*SOURCE TEXT:*
------

Re: [PATCH 3/3] SUNRPC: Fix svc_tcp_recvfrom()

[Date Prev][Date Next][Thread Prev][Thread Next][Date Index][Thread Index]

 



On Mon, May 18, 2009 at 05:47:56PM -0400, Trond Myklebust wrote:
> Ensure that we immediately read and buffer data from the incoming TCP
> stream so that we grow the receive window quickly, and don't deadlock on
> large READ or WRITE requests.

So, I dropped this patch earlier because although I don't have a serious
problem with it, I also couldn't explain why exactly it would explain
the performance differences we were seeing, and I was afraid we might be
papering over some other (as yet unfound) problem--so it seemed safest
just to revert the original buffer changes for the time being and leave
this alone.

However: I'm recently reminded of a different problem, which is this:

	if (!(svsk->sk_reclen & RPC_LAST_STREAM_FRAGMENT)) {
		/* FIXME: technically, a record can be fragmented, and
		 * non-terminal fragments will not have the top bit set
		 * in the fragment length header.  But apparently no
		 * known nfs clients send fragmented records.  */
		if (net_ratelimit())
			printk(KERN_NOTICE "RPC: multiple fragments "

------

*SOURCE INFORMATION:*
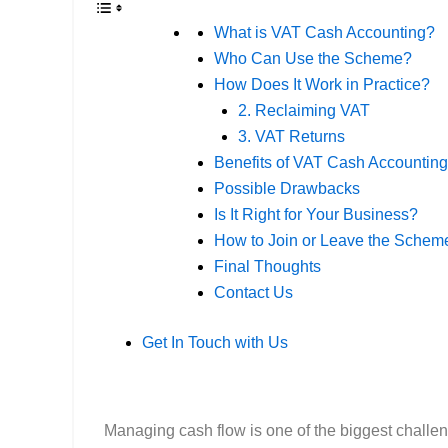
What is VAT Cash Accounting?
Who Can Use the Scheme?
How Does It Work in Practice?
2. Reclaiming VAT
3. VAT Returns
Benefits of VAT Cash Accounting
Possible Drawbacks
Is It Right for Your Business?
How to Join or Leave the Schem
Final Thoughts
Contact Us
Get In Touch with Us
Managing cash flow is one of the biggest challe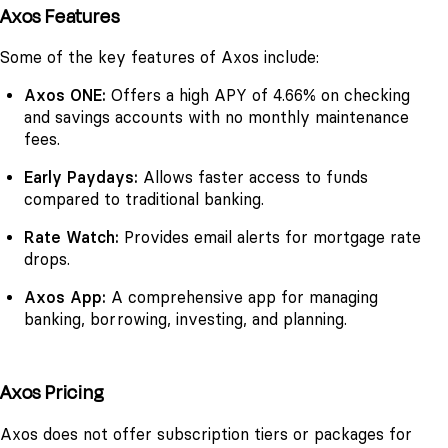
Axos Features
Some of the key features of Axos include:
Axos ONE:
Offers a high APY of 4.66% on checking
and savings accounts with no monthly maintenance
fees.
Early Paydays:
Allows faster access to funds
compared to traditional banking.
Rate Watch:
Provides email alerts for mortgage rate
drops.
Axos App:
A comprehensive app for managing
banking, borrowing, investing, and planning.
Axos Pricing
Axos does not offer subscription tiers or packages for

------

*WRITTEN TASK:* In the SUNRPC patch discussion, what does the FIXME comment say known NFS clients apparently don't send?

*OUTPUT FOR THIS TASK:* Fragmented records.